Action item: Respond with exact copies of the lines running from the line that contains "لذا عميلنا يجب عليك التواصل مع" to the end of the material.
Dataset section start
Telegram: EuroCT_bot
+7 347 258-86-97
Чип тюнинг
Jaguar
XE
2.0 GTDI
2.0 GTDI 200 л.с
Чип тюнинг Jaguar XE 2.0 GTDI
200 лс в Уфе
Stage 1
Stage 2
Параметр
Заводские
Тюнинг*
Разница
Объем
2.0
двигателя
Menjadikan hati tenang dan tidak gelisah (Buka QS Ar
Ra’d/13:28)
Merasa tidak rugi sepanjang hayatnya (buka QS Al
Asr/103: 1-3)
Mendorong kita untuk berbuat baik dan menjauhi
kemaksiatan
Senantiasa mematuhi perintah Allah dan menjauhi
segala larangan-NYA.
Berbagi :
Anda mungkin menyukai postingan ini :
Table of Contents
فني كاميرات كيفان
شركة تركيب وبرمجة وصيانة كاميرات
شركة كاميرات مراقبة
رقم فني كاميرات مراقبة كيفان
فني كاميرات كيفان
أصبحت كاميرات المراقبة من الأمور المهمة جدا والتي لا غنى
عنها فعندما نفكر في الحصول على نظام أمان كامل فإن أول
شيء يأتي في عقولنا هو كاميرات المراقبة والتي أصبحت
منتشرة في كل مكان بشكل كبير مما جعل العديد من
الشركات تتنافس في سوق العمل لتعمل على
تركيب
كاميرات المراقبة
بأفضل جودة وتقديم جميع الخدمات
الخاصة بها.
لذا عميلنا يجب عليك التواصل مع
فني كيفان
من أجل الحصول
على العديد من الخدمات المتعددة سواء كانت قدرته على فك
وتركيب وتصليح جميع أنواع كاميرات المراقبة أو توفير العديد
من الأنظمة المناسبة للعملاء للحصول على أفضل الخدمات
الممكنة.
Dataset section end
Answer section:
لذا عميلنا يجب عليك التواصل مع
فني كيفان
من أجل الحصول
على العديد من الخدمات المتعددة سواء كانت قدرته على فك
وتركيب وتصليح جميع أنواع كاميرات المراقبة أو توفير العديد
من الأنظمة المناسبة للعملاء للحصول على أفضل الخدمات
الممكنة.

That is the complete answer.